## EXERCISE SET
1. In the text on corporate fraud among Chinese listed firms, what years does the sample period cover?
2. Carry on the text on corporate fraud among Chinese listed firms, starting right after its last sentence.

** BEGIN TEXT SECTION **

The dependent variable of Eq. 2 is the cumulative abnormal return (CAR) around the announcement day of the enforcement action against corporate fraud. We calculate abnormal returns as the firm-specific return less the market index return, either on day 0 or over a five-day window (−2 to +2) around the event. All other variables are defined as in Eq. 1. A coefficient β 1 < 0 will indicate that NSOEs are associated with more negative stock returns upon the disclosure of corporate fraud than their SOE counterparts, which will be consistent with our hypothesis H2. It is worth noting that there is a time period between the announcement of the beginning of an investigation and the announcement of enforcement action, and some of the information regarding the investigation may already have been incorporated into the share price by the time of the latter. If the market anticipates the full outcome of the investigation, then the announcement of enforcement action may not contain new price-sensitive information. However, if this is true, then our focus on the announcement of enforcement action will only bias against us finding evidence consistent with our hypothesis. The dependent variable of Eq. 3 is earnings performance in the fiscal year following enforcement action against corporate fraud. We apply either raw or industry-adjusted earnings per share. Obtaining coefficient γ 1 < 0 will indicate that NSOEs are associated with lower earnings performance in the year after corporate fraud than are their SOE counterparts, which will be consistent with our hypothesis H3.

Sample Description

To carry out our empirical analyses, we obtain the archival data required for our analyses from either CCER (China Centre for Economic Research) or CSMAR (China Stock Market and Accounting Research). These data include whether regulatory enforcement action against corporate fraud is disclosed, the firms’ ownership status, the firms’ characteristics and performance, as well as the firms’ corporate governance variables. We identify 409 fraud cases over the six-year sample period of 2003–2008 for which valid data for all other variables required in our analysis are available.

Table 1 presents the summary statistics of the variables used in our empirical analyses. Corporate fraud cases (Fraud) account for 4.5 % of our total number of firm-year observations. Within our sample the average number of analyst reports issued to a firm (Report) is 4.481 per year, the average number of analysts following a firm (Analysts) is 2.872 per year, and the average number of brokerage houses that issue analyst reports on a firm (Broker) is 3.766 per year. Non-state-owned enterprises (NSOE) account for nearly a third of all our observations. The average firm size based on market capitalization (Size) is over 845 million RMB and, on average, this is three times the book value of the firms as indicated by the market-to-book ratio (Growth). Around 10 % of all our observations are classified as special treatment (ST), i.e. firms that have reported two consecutive years of losses. While 7 % of firms in our sample have foreign ownership, less than 3 % have mutual fund ownership.

** END TEXT SECTION **
** BEGIN INFORMATION SUPPLIED **

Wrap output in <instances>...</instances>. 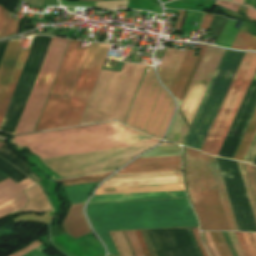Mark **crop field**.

** END INFORMATION SUPPLIED **

## THE RESULTS
1. 2003 to 2008.

2.
Table 1 Summary statistics

Table 2 presents the correlation analysis of the variables used in our study. Fraud has significantly negative correlation with the three analyst coverage variables: Report, Analyst, and Broker. It is also significantly higher among listed NSOEs, possibly because such firms have less government financial support and thus resort to fraud more often, perhaps to fulfill the stock exchange listing rules or to meet investor expectations. Firms that are smaller, have higher growth, or suffer losses tend to have more information asymmetry and therefore commit fraud more frequently. Mutual fund ownership is significantly correlated with fewer fraud cases, which implies that institutional investors exert a monitoring effect on firms. Ownership concentration also reduces corporate fraud, possibly because large block shareholders have more influence to discipline firms. Finally, firms with boards of directors that meet more frequently have less fraud, which is consistent with the board playing an internal governance function.

Table 2 Correlation analysis

Empirical Findings

Test of Hypotheses H1a and H1b

Table 3 presents the logistic regression analyses of the relationship between corporate fraud propensity and financial analyst coverage, which is separately proxied by three measures, i.e. number of analysts following, number of reports issued, and number of brokerage houses. The coefficient for Coverage, which indicates the influence of analyst coverage on SOEs, is statistically insignificant for two out of three measures. This indicates that among the listed SOEs there is no robust evidence that variations in analyst coverage influence their propensity to commit fraud. The coefficient for NSOE, which indicates the propensity to commit fraud among NSOEs without analyst coverage, is significantly positive for all three measures of analyst coverage. For instance, using the number of analysts following as the proxy for coverage, the coefficient of this variable is 0.257 (t stat = 3.16). This observation suggests that NSOEs are more likely to commit fraud than SOEs when there is no following by analysts. One possible reason for this is that NSOEs enjoy less government support and the managers of such firms are less accountable to government discipline.

Table 3 Relation between fraud and analyst coverage (test of hypotheses H1a and H1b)

In Table 3, the coefficient for Coverage × NSOE indicates the incremental effect of analyst coverage on fraud propensity among NSOEs. Notice that this coefficient is consistently and significantly negative under all three measures of analyst coverage. For instance, using the number of reports to measure coverage, the coefficient is −0.079 (t stat = −2.17). This suggests that NSOEs with higher analyst coverage have an incrementally lower likelihood to commit fraud, which is consistent with our hypothesis H1a and not with H1b. In other words, the net effect of analyst coverage among Chinese listed firms is the reduction of the opportunity factor rather than the increase of the incentive factor in the fraud triangle, and this impact exist only in NSOEs, possibly because of their dependence on capital market funding, which reinforces the analyst coverage effect through the managerial rationalization factor in the fraud triangle.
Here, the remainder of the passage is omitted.